1) When our five-year-old daughter asks, we lace up our shoes, secure our son in the stroller, and take a family run through the neighborhood. My reduced pace a small sacrifice for watching Magnolia chug her little arms and legs as she surges ahead, runs back, tickles Asher, greets her mom, and reaches for my hand.

Fist Fight

The four men scaled the side of the building, malice twitting their visages. I lowered my center of gravity, balancing on the balls of my feet. When they came at me, I was ready.

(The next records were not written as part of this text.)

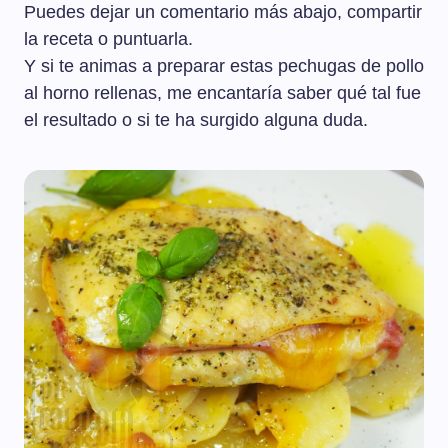
Puedes dejar un comentario más abajo, compartir
la receta o puntuarla.
Y si te animas a preparar estas pechugas de pollo
al horno rellenas, me encantaría saber qué tal fue
el resultado o si te ha surgido alguna duda.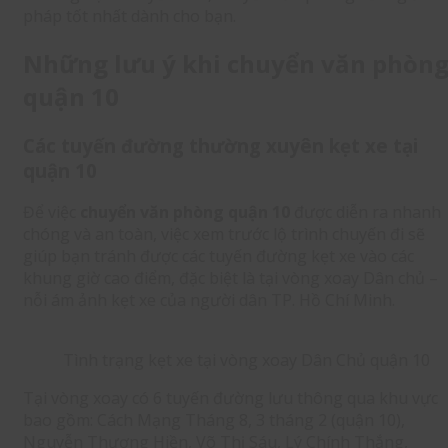
pháp tốt nhất dành cho bạn.
Những lưu ý khi chuyển văn phòn
quận 10
Các tuyến đường thường xuyên kẹt xe tại
quận 10
Để việc
chuyển văn phòng quận 10
được diễn ra nhanh
chóng và an toàn, việc xem trước lộ trình chuyến đi sẽ
giúp bạn tránh được các tuyến đường kẹt xe vào các
khung giờ cao điểm, đặc biệt là tại vòng xoay Dân chủ –
nỗi ám ảnh kẹt xe của người dân TP. Hồ Chí Minh.
Tình trạng kẹt xe tại vòng xoay Dân Chủ quận 10
Tại vòng xoay có 6 tuyến đường lưu thông qua khu vực
bao gồm: Cách Mạng Tháng 8, 3 tháng 2 (quận 10),
Nguyễn Thượng Hiền, Võ Thị Sáu, Lý Chính Thắng,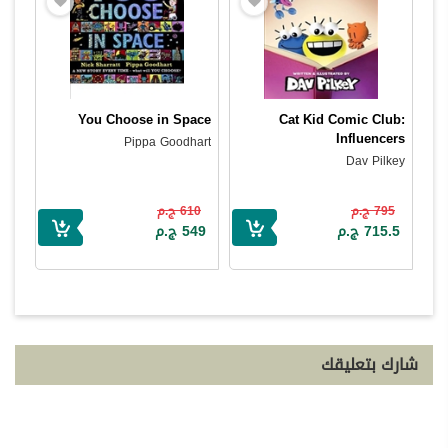
You Choose in Space
Cat Kid Comic Club:
Influencers
Pippa Goodhart
Dav Pilkey
795 ج.م
610 ج.م
715.5 ج.م
549 ج.م
شارك بتعليقك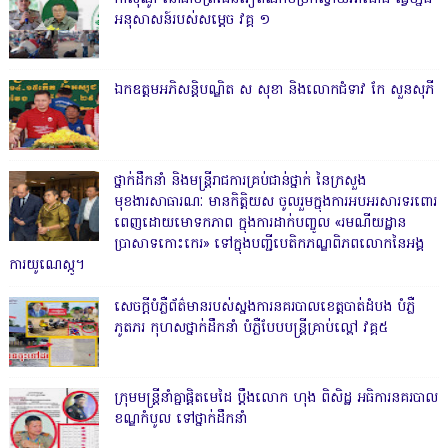
អនុសាសន៍របស់សម្ដេច វគ្គ ១
ឯកឧត្តមអភិសន្តិបណ្ឌិត ស សុខា និងលោកជំទាវ កែ សួនសុភី
ថ្នាក់ដឹកនាំ និងមន្ត្រីរាជការគ្រប់ជាន់ថ្នាក់ នៃក្រសួង
មុខងារសាធារណៈ មានកិត្តិយស ចូលរួមក្នុងការអបអរសារទរពោរ
ពេញដោយមោទកភាព ក្នុងការដាក់បញ្ចូល «រមណីយដ្ឋាន
ប្រាសាទកោះកេរ» ទៅក្នុងបញ្ជីបេតិកភណ្ឌពិភពលោកនៃអង្គ
ការយូណេស្កូ។
សេចក្តីបំភ្លឺព័ត៌មានរបស់ស្នងការនគរបាលខេត្តបាត់ដំបង បំភ្លឺ
ភូតភរ កុហសថ្នាក់ដឹកនាំ បំភ្លឺបែបបន្ត្រីគ្រាប់ល្ពៅ វគ្គ៥
ក្រុមមន្ត្រីនាំគ្នាផ្ដិតមេដៃ ប្ដឹងលោក ហុង ពិសិដ្ឋ អធិការនគរបាល
ខណ្ឌកំបូល ទៅថ្នាក់ដឹកនាំ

As they commenced their mad rush, the ground beneath me vibrated, responding to their need for violence. The mechanical covering for the rooftop pool slid aside as I grappled with my foes.

Distinguishing which thug rushed at me when concerned me not. I met each with a whirl of limbs, the instinct to neutralize them my guiding force. As one followed the next into the pool, I felt a new enemy closing upon me.

She connected with my face before I knew she was there. I lashed out with my left arm, catching her in the throat. As my brain registered the contact, my conscious mind woke me out of my dream just enough to realize Laura leaned over to kiss me goodbye, and I punched her in the throat.

“I’m sorry, I’m sorry, I’m sorry…” I thought I spoke these words aloud, but seeing as I never woke up enough to open my eyes, I don’t know for sure.

What’s even better is that this was the morning of Pelotonia, the cycling event to raise money for cancer research, marking Laura’s first 25 mile bike ride. Here she was, getting up early to accomplish an athletic feat for charity, kissing me goodbye after making a smoothie for me and the kids, and I tried to crush her windpipe.

I don’t think I defeated the group of men in my dream (they climbed out of the pool and kept coming after me), but Laura completed her 25 mile bike ride, and I made sure the kids and I met her at the finish.